Sir David Brewster (A Treatise on the Kaleidoscope, 1819)
The optical effect of a kaleidoscope operates on the principle of multiple reflection. The geometric patterns shown are derived from the multiplication of the image of an object set between two (or more) mirrors joined at an angle. The configuration of these patterns is controlled by the mirror system. Usually the mirros are enclosed in a tube containing in one end a cell with coloured glass pieces. But also a marble made of Murano glass, coloured glass wheels and many other objects can create astonishing patterns (as described on the page The Kaleidoscope/ Types of Kaleidoscopes).
A three mirror system creates a geometrical image, that appears to be reflected infinitely on all sides.
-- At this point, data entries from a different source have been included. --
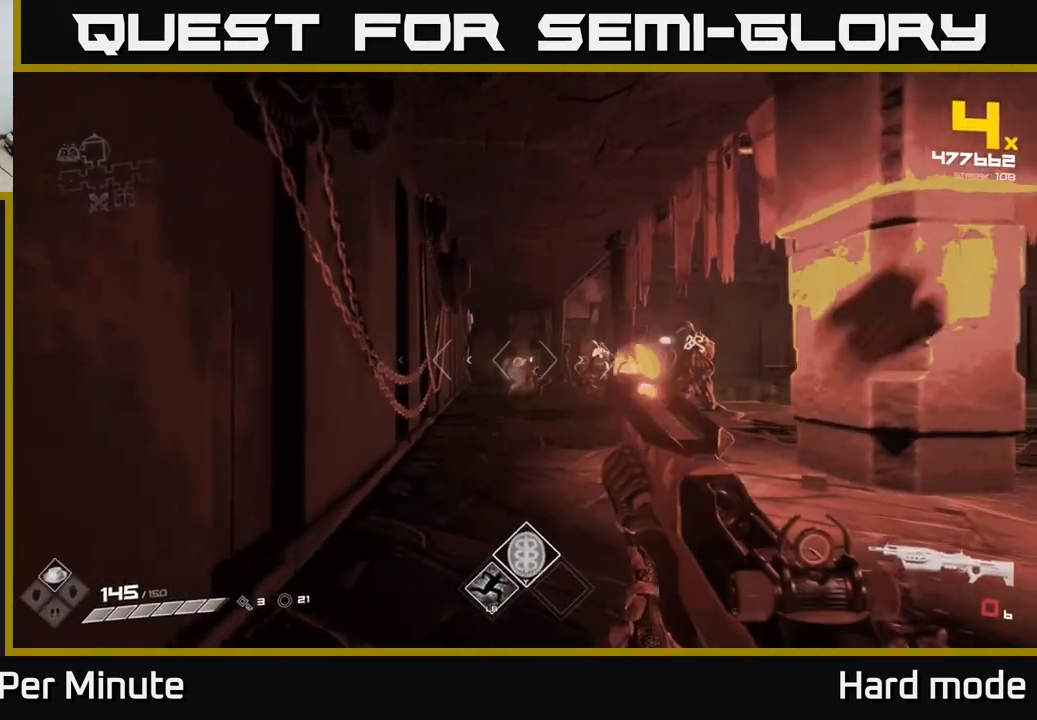
{"buttons": [], "left_stick": "up", "right_stick": "right", "events": [[17, "R2", "up"], [100, "left_stick", "up"], [233, "R1", "down"], [317, "R1", "up"], [467, "right_stick", "right"]]}
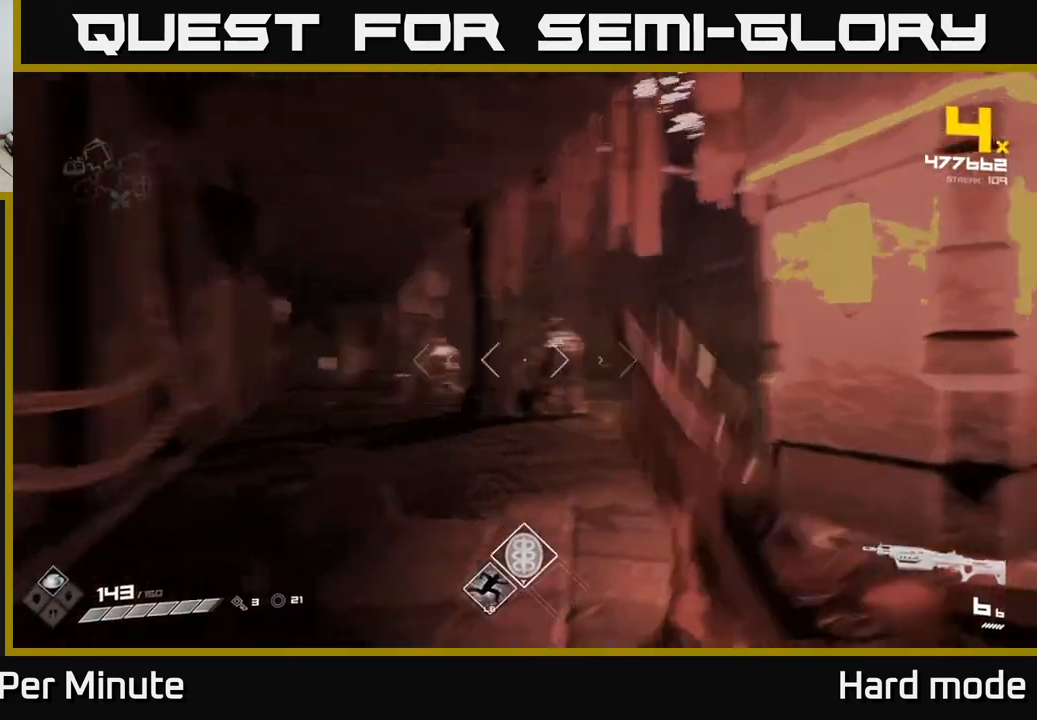
{"buttons": ["R2"], "left_stick": "up", "right_stick": "center", "events": [[100, "right_stick", "center"], [150, "R2", "down"], [233, "R2", "up"], [233, "left_stick", "center"], [383, "left_stick", "up"], [450, "R2", "down"]]}
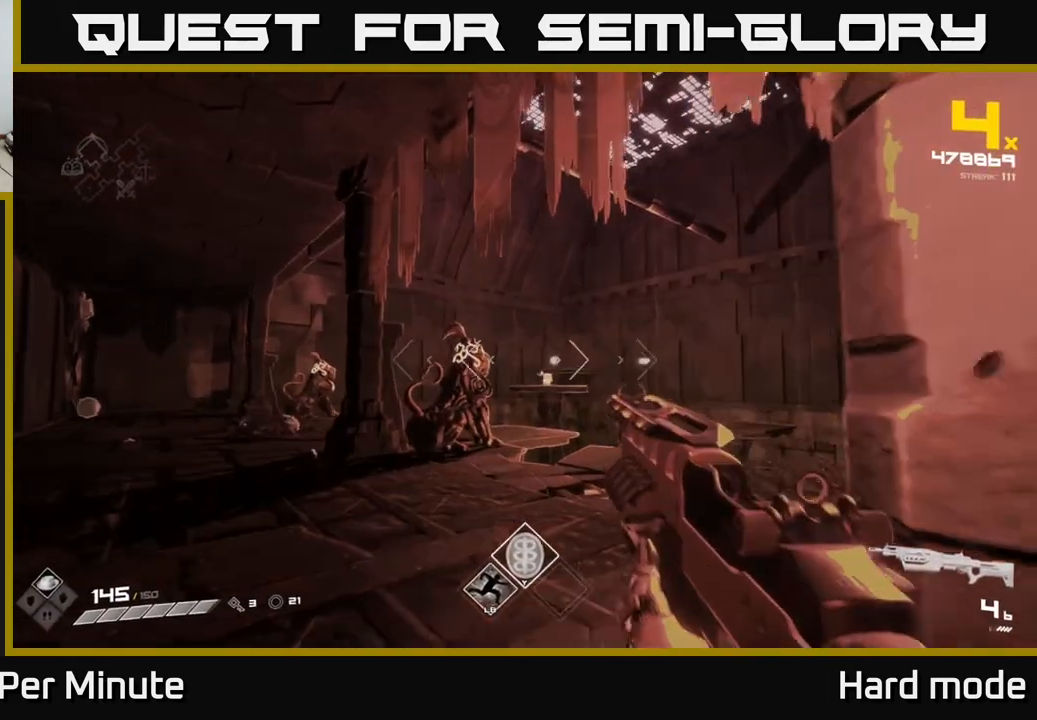
{"buttons": [], "left_stick": "center", "right_stick": "center", "events": [[33, "R2", "up"], [83, "left_stick", "center"], [300, "R2", "down"], [367, "R2", "up"], [367, "left_stick", "left"], [467, "left_stick", "center"]]}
Typically the three mirrors are set at 60° to each other so that they form an equilateral triangle, but other angles and configurations are possible. Unless otherwise indicated, the kaleidoscopes shown on this website have a three mirror system.
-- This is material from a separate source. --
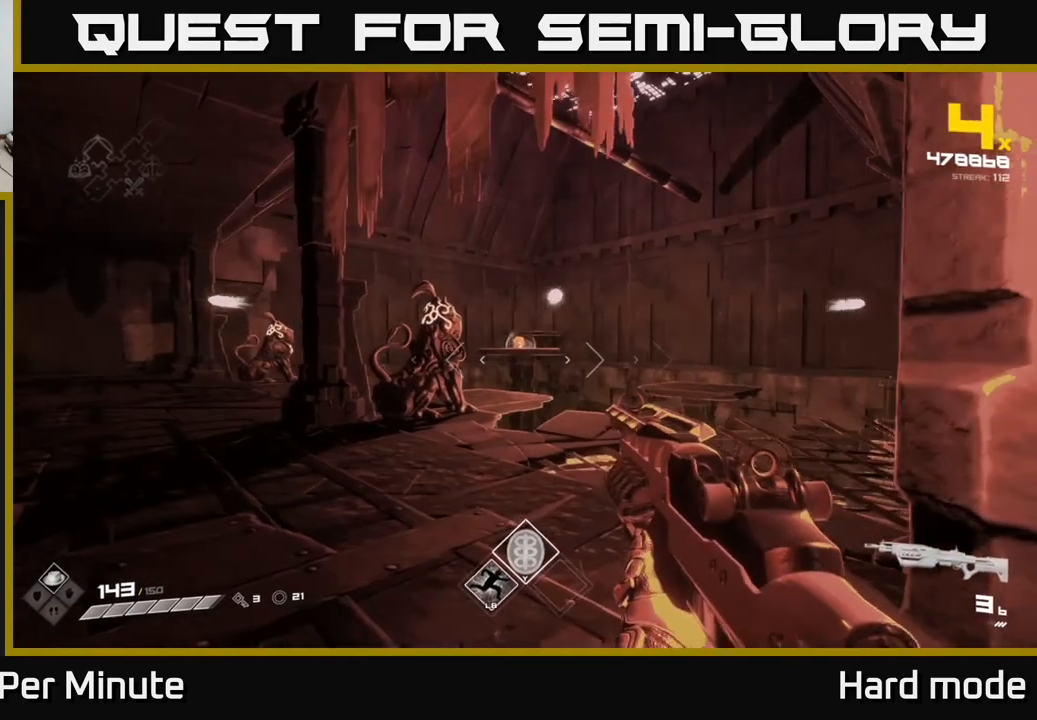
{"buttons": ["L1"], "left_stick": "up-left", "right_stick": "center", "events": [[83, "left_stick", "up-left"], [150, "R1", "down"], [267, "R1", "up"], [500, "L1", "down"]]}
A two mirror system creates a circular image, often it’s colours and transparencies are similar to those of a rose window. The number of the circle segments depends on the angle between the mirros. The tighter the angle the higher the number of reflections.
Aleph® Kaleidoscopes contain highly reflective mirrors and optical lenses. Because we think, that kaleidoscopic images should be not only beautiful, but also well-focused and bright.
Note: Some of the kaleidoscopic images that you will find on the website are to illustrate what can be seen inside our kaleidoscopes but are very different from the magic of the elusive images and chaotic illusions of an actual kaleidoscopic view. Fortunately, these emotions belong to each of us and cannot be represented here!